For a more detailed overview of the legislation in England and Wales, see the ‘Sex Workers and the Law Booklet’ from Release. This covers the offences in more detail, along with other offences that you might be caught under, and tips for dealing with the police, getting legal help, etc.
International obligations
International law recognises prostitution as violence against women and girls. The 1949 UN Convention for the Suppression of the Traffic in Persons and of the Exploitation of the Prostitution of Others states that prostitution is incompatible with the dignity and worth of the human person and that it endangers the welfare of the individual, the family and the community.
The Convention on the Elimination of All Forms of Discrimination Against Women (CEDAW) implicitly recognises prostitution as a violation of human rights and explicitly prohibits third parties from exploiting (i.e. profiting from) another person’s prostitution.
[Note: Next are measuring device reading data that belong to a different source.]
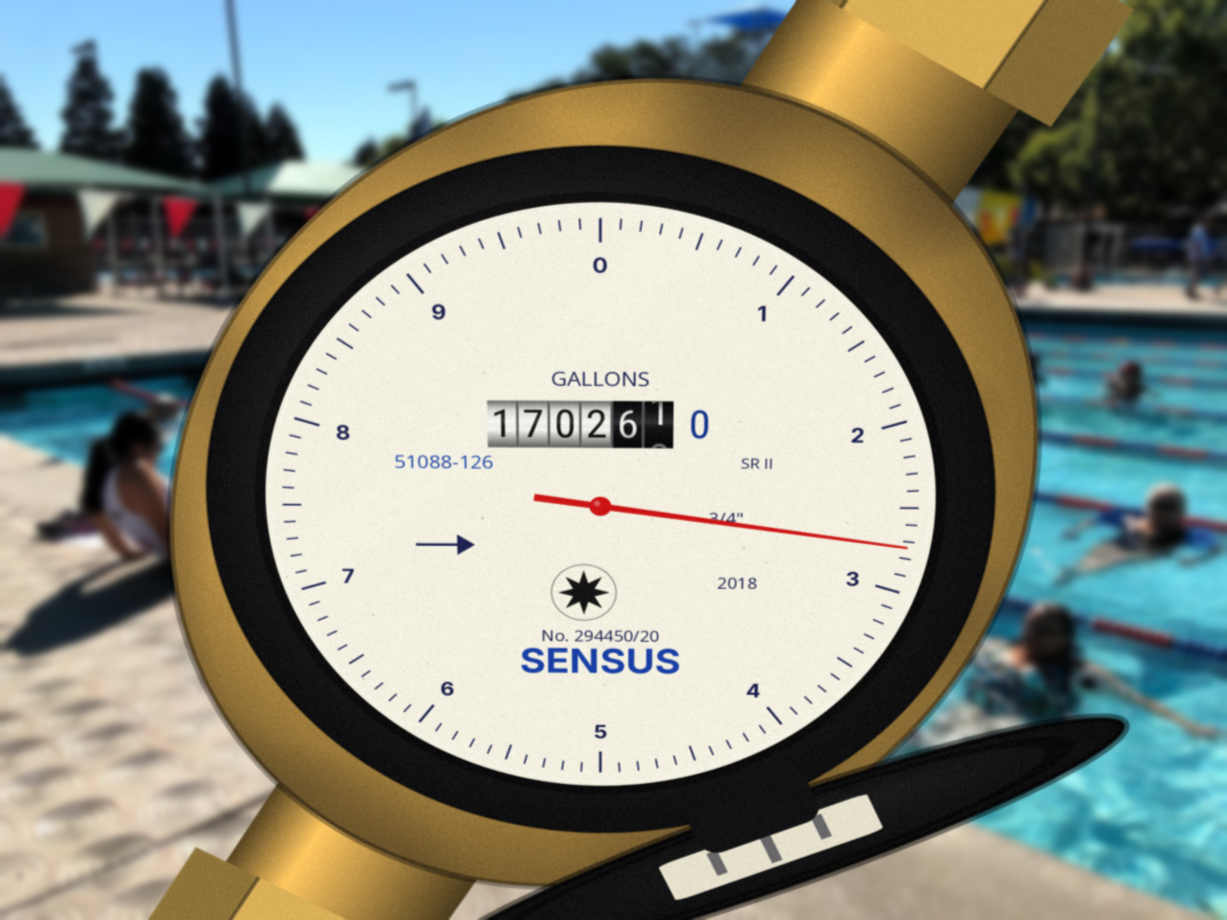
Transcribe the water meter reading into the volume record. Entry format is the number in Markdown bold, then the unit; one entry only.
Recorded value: **1702612.7** gal
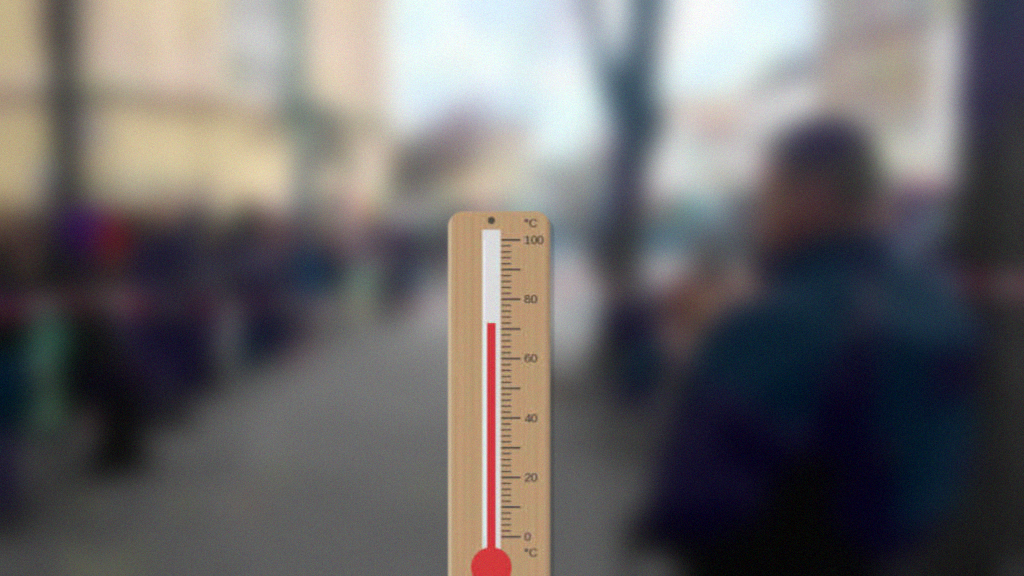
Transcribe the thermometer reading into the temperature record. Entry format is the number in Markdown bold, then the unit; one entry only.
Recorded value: **72** °C
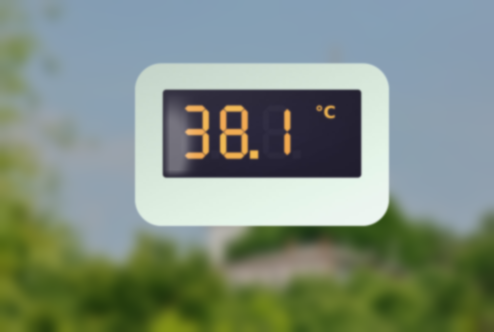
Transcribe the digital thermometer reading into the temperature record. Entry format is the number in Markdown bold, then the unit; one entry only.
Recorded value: **38.1** °C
As a result, the UK has a direct, binding obligation to oppose any trivialisation of prostitution and to work towards the elimination of its exploitation, including pimping, procuring, and brothel keeping.
Article 9 of the Palermo Trafficking Protocol places a binding obligation on ratifying states to take measures to “alleviate the factors that make persons, especially women and children, vulnerable to trafficking” and to “discourage the demand that fosters all forms of exploitation of persons, especially women and children, that leads to trafficking”.
This means that the UK also has an obligation under international human trafficking treaties to reduce both the poverty and inequality that make people, especially women and girls, vulnerable to being trafficked and the demand for prostitution that drives human trafficking. Reducing the demand is imperative because otherwise the number of women voluntarily getting into the sex trade is inevitably insufficient to meet the demand and human traffickers step in to fill the gap by coercing or taking advantage of vulnerable young people.